Short-term Capital Flows Out With Weaker Yuan

Short-term Capital Flows Out With Weaker YuanOn 11th August, The People’s Bank of China devalued its currency by close to two percent against US dollars, triggering concerns over an impending free-falling currency and a shift of investment capital into offshore property markets. While most predict the Renminbi depreciation against major international currencies would badly hit the real estate market, some market research suggests otherwise. Generally speaking, the negative impacts of devaluation on the Chinese property market are only short term, and irrelevant to the structural problems, such as oversupply and dwindling demand. In the long run, the Chinese property market would still be backed by the high, stable local demand, suggesting it is at the start of a recovery stage after a year-long slump

However, some heavily indebted property developers could face extra pressure to serve their bond obligations upon the devaluation, since they have been raising capital from overseas markets in recent years.
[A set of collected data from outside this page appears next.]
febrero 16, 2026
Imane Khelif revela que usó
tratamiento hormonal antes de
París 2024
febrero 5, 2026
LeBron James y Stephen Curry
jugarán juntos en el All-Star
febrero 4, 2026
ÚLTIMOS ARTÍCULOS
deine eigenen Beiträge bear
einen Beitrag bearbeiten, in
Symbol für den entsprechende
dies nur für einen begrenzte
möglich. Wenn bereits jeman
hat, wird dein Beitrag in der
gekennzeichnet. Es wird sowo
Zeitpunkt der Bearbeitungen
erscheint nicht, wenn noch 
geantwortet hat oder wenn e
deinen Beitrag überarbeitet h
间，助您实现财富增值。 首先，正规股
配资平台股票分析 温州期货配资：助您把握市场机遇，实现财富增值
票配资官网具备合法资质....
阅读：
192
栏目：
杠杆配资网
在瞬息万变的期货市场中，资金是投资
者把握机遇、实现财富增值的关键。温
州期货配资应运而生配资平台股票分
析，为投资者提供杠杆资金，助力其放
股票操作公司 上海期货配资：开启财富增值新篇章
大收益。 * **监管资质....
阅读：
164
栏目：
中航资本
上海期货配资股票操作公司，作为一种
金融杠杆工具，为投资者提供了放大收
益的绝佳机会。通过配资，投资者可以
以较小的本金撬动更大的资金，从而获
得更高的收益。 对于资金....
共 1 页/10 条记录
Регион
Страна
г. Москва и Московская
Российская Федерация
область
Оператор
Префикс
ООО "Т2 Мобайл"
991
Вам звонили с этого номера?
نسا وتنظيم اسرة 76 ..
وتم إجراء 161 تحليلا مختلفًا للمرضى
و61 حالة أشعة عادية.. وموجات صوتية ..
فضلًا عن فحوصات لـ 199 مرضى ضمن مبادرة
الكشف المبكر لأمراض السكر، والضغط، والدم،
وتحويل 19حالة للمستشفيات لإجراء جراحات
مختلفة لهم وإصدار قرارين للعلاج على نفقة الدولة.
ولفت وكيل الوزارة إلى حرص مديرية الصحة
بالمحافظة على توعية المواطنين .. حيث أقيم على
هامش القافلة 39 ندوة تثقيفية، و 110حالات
Sources revealed that more than one-third of developer debt has been borrowed in foreign currencies, denominated in US dollars or Hong Kong dollars. The market expects that the Renminbi could depreciate further amid continuously weak exports. Developers’ profit margins could be reduced by 20% - 30% for the worst cases. Some indebted developers could possibly come under financial stress.

Property sales improved in the first half of 2015, thanks to the government’s easing policies in monetary and real estate markets, which also eased the developers’ pressure to meet their annual sales targets. During the period, commodity property transaction registered a 4% Y-o-Y growth with a total of 5 million square meters.